**Exercise instructions**
Return every line of the items, unchanged, from the very start down to and including the line that contains "Estabelece, por exemplo, que".

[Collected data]
..........

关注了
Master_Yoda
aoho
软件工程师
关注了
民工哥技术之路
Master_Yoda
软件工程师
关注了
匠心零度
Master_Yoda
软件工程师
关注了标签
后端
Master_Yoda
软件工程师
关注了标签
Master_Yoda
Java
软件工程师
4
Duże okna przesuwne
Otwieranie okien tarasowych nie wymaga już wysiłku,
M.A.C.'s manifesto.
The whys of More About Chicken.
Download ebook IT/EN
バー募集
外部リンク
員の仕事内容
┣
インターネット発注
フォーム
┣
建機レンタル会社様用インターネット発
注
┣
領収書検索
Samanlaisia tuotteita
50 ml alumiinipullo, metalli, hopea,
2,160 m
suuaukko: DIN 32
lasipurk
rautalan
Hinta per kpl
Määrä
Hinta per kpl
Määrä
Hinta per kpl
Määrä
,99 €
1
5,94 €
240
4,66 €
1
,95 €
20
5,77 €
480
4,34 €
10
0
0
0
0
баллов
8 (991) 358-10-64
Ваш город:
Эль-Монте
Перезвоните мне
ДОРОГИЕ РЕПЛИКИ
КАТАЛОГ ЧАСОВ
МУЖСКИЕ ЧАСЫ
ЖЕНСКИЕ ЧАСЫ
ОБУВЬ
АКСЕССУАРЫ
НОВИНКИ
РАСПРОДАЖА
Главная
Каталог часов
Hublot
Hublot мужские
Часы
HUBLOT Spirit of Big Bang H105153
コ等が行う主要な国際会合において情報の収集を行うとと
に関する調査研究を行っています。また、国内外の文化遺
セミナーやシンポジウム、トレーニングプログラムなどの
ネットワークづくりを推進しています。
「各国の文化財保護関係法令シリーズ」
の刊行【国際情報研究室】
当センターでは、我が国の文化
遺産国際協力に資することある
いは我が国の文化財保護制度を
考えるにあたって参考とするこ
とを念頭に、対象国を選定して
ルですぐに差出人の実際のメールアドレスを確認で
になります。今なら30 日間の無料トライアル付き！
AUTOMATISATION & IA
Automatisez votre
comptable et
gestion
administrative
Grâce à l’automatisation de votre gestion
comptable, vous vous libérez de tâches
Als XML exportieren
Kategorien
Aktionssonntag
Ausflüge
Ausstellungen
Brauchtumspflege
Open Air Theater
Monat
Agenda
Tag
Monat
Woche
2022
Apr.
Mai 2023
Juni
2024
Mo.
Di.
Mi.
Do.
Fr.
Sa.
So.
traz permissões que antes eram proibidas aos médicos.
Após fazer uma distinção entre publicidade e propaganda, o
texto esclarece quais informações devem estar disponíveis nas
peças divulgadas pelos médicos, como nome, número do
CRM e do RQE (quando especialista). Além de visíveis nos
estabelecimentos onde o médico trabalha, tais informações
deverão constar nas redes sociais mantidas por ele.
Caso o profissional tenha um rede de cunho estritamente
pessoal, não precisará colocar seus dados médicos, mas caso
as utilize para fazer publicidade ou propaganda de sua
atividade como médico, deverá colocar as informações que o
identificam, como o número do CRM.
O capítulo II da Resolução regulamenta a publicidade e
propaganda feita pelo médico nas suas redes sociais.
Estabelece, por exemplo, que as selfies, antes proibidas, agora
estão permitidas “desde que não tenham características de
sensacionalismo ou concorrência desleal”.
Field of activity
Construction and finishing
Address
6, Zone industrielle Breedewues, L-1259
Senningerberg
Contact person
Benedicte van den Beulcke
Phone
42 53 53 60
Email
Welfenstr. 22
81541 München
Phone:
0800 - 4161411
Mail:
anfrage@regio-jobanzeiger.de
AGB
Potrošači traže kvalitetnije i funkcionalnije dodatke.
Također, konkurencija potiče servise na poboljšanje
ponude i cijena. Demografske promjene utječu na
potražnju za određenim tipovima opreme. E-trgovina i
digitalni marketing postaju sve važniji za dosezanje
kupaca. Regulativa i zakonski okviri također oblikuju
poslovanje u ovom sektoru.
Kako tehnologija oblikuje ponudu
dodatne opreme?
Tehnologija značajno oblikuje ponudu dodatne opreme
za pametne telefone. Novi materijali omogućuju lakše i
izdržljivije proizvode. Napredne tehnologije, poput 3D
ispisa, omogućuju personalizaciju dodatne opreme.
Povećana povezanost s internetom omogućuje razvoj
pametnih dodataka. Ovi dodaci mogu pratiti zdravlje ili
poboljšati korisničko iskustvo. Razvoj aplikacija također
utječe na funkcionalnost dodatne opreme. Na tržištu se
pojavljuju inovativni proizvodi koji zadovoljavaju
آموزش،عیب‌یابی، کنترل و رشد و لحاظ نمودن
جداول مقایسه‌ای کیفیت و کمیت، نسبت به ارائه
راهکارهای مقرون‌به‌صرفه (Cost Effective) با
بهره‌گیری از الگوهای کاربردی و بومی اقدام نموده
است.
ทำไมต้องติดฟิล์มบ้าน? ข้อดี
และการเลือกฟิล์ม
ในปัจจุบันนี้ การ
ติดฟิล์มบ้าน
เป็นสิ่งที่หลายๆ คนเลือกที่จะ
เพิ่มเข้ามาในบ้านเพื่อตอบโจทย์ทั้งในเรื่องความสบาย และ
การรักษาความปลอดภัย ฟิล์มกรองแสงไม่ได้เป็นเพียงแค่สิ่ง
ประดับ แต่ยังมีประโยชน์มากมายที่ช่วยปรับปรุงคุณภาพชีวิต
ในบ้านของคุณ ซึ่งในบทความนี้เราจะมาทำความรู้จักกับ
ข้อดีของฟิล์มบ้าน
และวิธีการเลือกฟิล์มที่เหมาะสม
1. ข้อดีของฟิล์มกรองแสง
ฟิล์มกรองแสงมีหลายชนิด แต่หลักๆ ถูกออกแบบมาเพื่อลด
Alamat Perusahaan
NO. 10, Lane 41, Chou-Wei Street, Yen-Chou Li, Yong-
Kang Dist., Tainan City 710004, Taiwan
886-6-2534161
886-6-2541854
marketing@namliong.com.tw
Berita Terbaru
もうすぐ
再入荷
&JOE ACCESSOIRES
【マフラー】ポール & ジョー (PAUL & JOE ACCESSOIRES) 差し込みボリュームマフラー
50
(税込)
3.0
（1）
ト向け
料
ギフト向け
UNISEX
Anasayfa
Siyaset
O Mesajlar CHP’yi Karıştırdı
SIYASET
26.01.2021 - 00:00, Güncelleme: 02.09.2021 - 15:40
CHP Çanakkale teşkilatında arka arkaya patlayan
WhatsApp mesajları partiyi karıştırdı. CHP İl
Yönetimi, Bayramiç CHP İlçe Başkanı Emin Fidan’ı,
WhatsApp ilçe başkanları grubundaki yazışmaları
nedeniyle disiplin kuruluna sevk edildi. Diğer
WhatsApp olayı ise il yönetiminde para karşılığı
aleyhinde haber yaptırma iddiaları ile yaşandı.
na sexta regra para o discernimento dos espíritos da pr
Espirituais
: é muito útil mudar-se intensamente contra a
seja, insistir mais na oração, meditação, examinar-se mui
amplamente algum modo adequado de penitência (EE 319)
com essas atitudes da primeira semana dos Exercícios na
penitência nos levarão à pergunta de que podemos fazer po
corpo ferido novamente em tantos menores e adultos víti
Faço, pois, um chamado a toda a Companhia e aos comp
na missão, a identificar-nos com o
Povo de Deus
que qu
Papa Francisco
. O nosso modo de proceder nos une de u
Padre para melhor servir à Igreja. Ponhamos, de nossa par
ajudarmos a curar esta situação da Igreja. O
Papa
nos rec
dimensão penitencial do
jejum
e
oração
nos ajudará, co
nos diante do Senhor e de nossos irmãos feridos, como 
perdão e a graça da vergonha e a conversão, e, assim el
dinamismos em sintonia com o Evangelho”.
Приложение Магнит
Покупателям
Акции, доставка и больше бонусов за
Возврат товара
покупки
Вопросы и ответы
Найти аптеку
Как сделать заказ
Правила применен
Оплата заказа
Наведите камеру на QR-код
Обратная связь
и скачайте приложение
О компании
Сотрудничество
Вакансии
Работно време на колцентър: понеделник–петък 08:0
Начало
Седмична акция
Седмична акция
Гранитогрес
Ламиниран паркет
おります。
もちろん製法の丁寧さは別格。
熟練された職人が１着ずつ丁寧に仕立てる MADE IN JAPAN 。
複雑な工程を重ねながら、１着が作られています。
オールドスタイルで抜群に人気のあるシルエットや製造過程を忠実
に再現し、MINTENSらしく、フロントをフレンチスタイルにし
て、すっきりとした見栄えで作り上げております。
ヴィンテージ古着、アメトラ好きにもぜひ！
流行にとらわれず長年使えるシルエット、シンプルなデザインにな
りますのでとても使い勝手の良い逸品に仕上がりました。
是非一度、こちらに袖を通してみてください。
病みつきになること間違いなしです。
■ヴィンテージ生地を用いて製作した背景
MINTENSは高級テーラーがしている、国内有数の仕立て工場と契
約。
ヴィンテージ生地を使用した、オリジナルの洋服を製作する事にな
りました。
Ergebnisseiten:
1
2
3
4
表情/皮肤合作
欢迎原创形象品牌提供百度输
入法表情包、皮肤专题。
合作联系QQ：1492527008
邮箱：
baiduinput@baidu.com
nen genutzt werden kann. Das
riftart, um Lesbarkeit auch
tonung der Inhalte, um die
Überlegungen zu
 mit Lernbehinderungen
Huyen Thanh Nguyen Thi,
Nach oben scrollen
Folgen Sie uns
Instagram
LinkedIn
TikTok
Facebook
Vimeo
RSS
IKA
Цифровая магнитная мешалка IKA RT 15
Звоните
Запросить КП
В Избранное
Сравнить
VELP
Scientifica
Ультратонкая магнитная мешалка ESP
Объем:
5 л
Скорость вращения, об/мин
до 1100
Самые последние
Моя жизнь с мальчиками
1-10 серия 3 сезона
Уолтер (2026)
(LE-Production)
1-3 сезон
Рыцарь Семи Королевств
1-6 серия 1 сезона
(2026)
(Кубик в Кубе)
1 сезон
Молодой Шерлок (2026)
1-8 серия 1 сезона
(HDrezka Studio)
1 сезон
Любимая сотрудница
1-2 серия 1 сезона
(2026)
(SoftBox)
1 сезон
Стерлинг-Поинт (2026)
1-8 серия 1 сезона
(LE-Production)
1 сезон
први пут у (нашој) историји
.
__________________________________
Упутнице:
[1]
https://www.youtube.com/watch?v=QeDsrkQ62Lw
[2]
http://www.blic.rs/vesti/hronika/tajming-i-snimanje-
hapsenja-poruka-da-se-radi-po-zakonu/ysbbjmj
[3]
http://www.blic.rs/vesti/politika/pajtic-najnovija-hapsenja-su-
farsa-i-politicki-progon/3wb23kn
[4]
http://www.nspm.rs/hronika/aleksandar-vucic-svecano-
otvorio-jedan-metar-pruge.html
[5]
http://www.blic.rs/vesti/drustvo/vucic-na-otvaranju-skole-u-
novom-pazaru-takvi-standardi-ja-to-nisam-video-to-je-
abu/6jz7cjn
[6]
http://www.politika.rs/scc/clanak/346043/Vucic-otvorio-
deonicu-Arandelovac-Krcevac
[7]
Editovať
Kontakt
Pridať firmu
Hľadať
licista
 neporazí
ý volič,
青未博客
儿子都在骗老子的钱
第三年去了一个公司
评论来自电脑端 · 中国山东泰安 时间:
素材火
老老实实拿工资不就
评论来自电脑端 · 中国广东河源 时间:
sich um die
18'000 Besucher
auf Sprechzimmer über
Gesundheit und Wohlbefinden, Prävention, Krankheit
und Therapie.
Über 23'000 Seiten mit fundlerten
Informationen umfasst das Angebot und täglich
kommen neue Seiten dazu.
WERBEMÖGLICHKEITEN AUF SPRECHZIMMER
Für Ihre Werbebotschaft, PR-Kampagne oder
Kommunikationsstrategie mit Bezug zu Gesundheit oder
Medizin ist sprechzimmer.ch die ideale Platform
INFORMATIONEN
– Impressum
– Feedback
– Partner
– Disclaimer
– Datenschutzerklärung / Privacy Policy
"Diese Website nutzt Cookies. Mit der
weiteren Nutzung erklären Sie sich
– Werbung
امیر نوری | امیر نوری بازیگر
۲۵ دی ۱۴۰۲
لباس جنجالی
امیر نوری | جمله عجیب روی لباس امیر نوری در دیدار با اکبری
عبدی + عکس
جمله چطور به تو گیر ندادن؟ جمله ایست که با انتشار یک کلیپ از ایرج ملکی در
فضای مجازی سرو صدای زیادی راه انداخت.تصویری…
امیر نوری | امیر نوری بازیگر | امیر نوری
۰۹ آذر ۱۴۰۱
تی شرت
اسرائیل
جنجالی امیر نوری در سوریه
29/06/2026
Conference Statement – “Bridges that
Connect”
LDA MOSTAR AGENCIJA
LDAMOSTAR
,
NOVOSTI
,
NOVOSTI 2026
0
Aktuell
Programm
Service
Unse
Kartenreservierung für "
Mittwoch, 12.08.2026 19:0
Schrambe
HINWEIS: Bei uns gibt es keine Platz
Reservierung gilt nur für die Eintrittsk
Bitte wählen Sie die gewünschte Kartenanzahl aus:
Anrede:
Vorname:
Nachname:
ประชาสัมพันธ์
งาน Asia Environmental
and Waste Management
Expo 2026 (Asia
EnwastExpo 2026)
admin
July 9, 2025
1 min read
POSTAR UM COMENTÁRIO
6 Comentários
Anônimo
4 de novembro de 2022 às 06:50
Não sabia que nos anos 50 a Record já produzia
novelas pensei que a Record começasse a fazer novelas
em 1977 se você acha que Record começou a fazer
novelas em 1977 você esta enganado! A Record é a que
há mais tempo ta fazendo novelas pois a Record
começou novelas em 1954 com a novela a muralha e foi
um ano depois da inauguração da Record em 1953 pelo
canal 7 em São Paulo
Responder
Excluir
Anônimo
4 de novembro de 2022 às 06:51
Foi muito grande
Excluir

..........

**Response area**
关注了
Master_Yoda
aoho
软件工程师
关注了
民工哥技术之路
Master_Yoda
软件工程师
关注了
匠心零度
Master_Yoda
软件工程师
关注了标签
后端
Master_Yoda
软件工程师
关注了标签
Master_Yoda
Java
软件工程师
4
Duże okna przesuwne
Otwieranie okien tarasowych nie wymaga już wysiłku,
M.A.C.'s manifesto.
The whys of More About Chicken.
Download ebook IT/EN
バー募集
外部リンク
員の仕事内容
┣
インターネット発注
フォーム
┣
建機レンタル会社様用インターネット発
注
┣
領収書検索
Samanlaisia tuotteita
50 ml alumiinipullo, metalli, hopea,
2,160 m
suuaukko: DIN 32
lasipurk
rautalan
Hinta per kpl
Määrä
Hinta per kpl
Määrä
Hinta per kpl
Määrä
,99 €
1
5,94 €
240
4,66 €
1
,95 €
20
5,77 €
480
4,34 €
10
0
0
0
0
баллов
8 (991) 358-10-64
Ваш город:
Эль-Монте
Перезвоните мне
ДОРОГИЕ РЕПЛИКИ
КАТАЛОГ ЧАСОВ
МУЖСКИЕ ЧАСЫ
ЖЕНСКИЕ ЧАСЫ
ОБУВЬ
АКСЕССУАРЫ
НОВИНКИ
РАСПРОДАЖА
Главная
Каталог часов
Hublot
Hublot мужские
Часы
HUBLOT Spirit of Big Bang H105153
コ等が行う主要な国際会合において情報の収集を行うとと
に関する調査研究を行っています。また、国内外の文化遺
セミナーやシンポジウム、トレーニングプログラムなどの
ネットワークづくりを推進しています。
「各国の文化財保護関係法令シリーズ」
の刊行【国際情報研究室】
当センターでは、我が国の文化
遺産国際協力に資することある
いは我が国の文化財保護制度を
考えるにあたって参考とするこ
とを念頭に、対象国を選定して
ルですぐに差出人の実際のメールアドレスを確認で
になります。今なら30 日間の無料トライアル付き！
AUTOMATISATION & IA
Automatisez votre
comptable et
gestion
administrative
Grâce à l’automatisation de votre gestion
comptable, vous vous libérez de tâches
Als XML exportieren
Kategorien
Aktionssonntag
Ausflüge
Ausstellungen
Brauchtumspflege
Open Air Theater
Monat
Agenda
Tag
Monat
Woche
2022
Apr.
Mai 2023
Juni
2024
Mo.
Di.
Mi.
Do.
Fr.
Sa.
So.
traz permissões que antes eram proibidas aos médicos.
Após fazer uma distinção entre publicidade e propaganda, o
texto esclarece quais informações devem estar disponíveis nas
peças divulgadas pelos médicos, como nome, número do
CRM e do RQE (quando especialista). Além de visíveis nos
estabelecimentos onde o médico trabalha, tais informações
deverão constar nas redes sociais mantidas por ele.
Caso o profissional tenha um rede de cunho estritamente
pessoal, não precisará colocar seus dados médicos, mas caso
as utilize para fazer publicidade ou propaganda de sua
atividade como médico, deverá colocar as informações que o
identificam, como o número do CRM.
O capítulo II da Resolução regulamenta a publicidade e
propaganda feita pelo médico nas suas redes sociais.
Estabelece, por exemplo, que as selfies, antes proibidas, agora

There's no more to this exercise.